Norway, during its “ four hundred years of sleep,” seemed to have lost its power of production; but those who looked with eyes undimmed by the cover of time would have seen a work going on deep in the life of the nation. The folk-lore bursting with tales about brownies, hobgoblins, spirits of icebergs, waters and mountains, the sagas of their warriors and kings, were there, though unknown to the world. Whenever the eternal spirit was revealed to man through man, it has been in the garb of the nation in which it appeared. In the childhood of the race the outward forms attracted the eyes more than the contents. Thus the early literature became objective more than subjective. It was descriptive and picturesque, as in Homer. With the growth of the nations the subjective element appeared, until it, as in the Gefman school of philosophers and poets, threatened to run into abstraction.
The present time brings the dawning idea of universal unity, of the oneness of soul and body, of man and woman, of nation and nation; therefore, the great minds of our age must represent the objective and subjective element as inseparably one.
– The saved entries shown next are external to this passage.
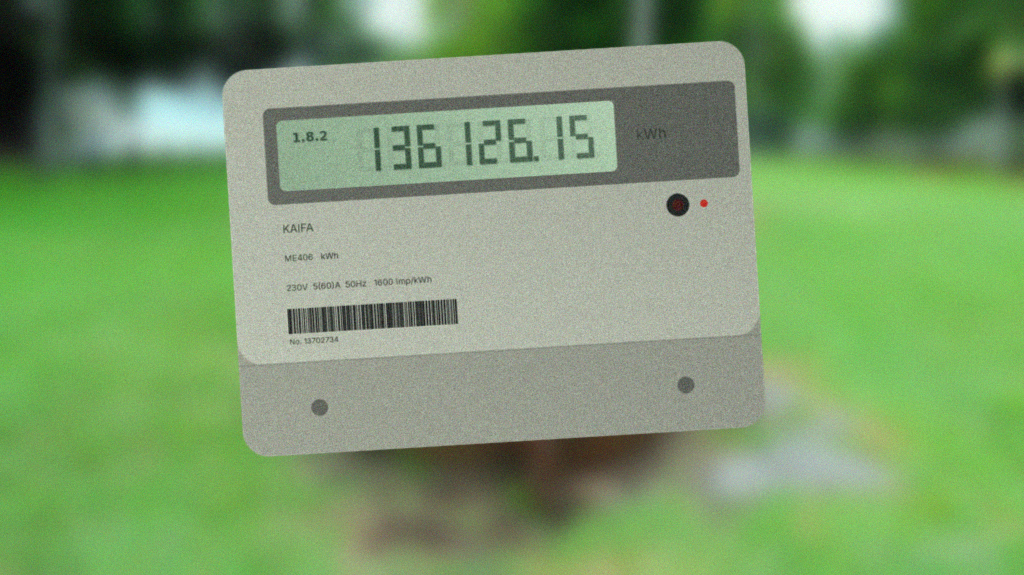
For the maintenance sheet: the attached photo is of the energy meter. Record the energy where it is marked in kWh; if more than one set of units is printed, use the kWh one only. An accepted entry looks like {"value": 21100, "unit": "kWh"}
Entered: {"value": 136126.15, "unit": "kWh"}
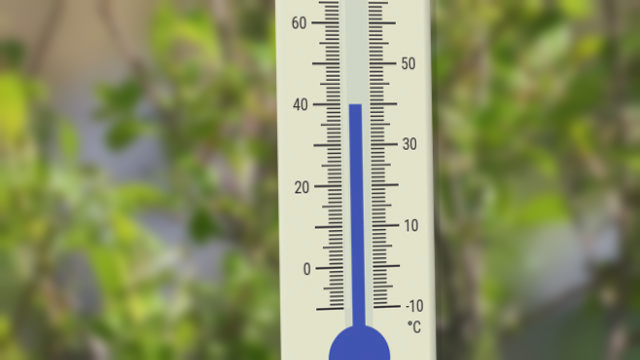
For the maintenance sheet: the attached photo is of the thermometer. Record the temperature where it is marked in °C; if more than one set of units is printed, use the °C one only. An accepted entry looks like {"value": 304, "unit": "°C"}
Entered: {"value": 40, "unit": "°C"}
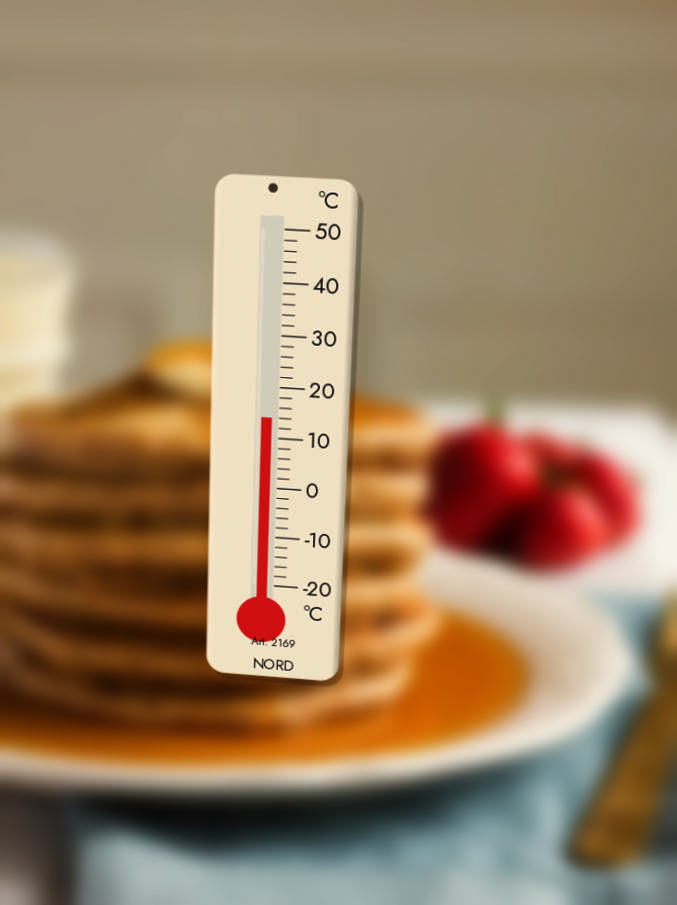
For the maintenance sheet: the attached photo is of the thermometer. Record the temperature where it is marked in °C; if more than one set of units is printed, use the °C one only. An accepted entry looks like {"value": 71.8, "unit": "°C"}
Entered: {"value": 14, "unit": "°C"}
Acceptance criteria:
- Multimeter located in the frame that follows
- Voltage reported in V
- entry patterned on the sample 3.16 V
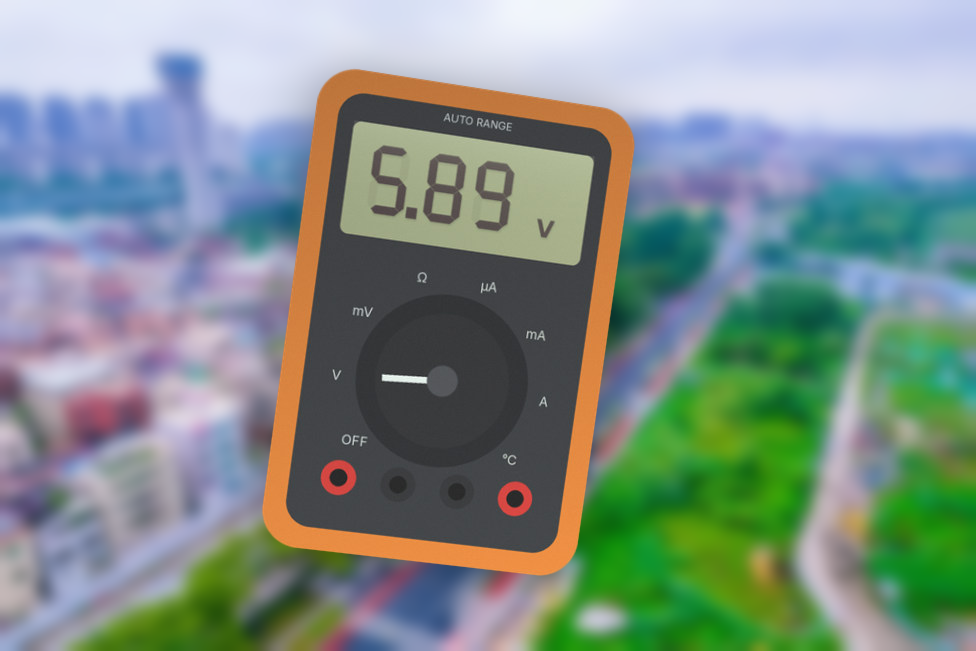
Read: 5.89 V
The ancient times, with their intense love of life and beauty in outward forms, must be united with the search for eternal principles revealed in those forms. And when it comes to that, where could we expect to find the intense desire for individuality—that is, the one as a world, the world in one—more than in the nation which, during centuries, had the echoes from the Edda’s sounding in its ears.
When at last the spirit burst forth, astonishing the world, locating itself in old Norway, there were such uncontrolled forces to gather, such walls to be broken, such floods of light to be dealt out in all directions, that one individual would be insufficient as medium. And the nation saw Henrik Ibsen and Björnstjerne Björnson arise side by side. Through their work is sounding the words from the Edda:
See, it is rising,
The sunken land;
Green as a springtime,
It grows from the ocean.
# * * *
Harvest shall come From fields unsown.
Weak and strong together inhabit Abode eternal.
Do you understand this?
* * * *
As children we only saw half of a table; only a corner of a room at a time was brought to the consciousness of our mind. Growing up, we slowly commenced uniting fragments, and with surprise we saw a whole grow out of them. Thus with the evolution of the human race. At a time only body was acknowledged; at a time only soul; humankind has been divided into races, into nations, into men and women and children. The leaders of the spiritual life of this generation would, according to the laws of evolution, have to represent the unity of one and the unity of all. Therefore, it is said about the newest literature, that its peculiar feature is its striving to solve individual and social problems, while the greatest minds of the German school mainly were dealing with philosophical problems. Ibsen’s mission might be defined as the seeking to find “ God in one; ” Björnson’s as the seeking to find “ God in all.” Thus the two are completing each other. Ibsen’s book, “ Brand,” was the first work to carry his name all over the brother countries.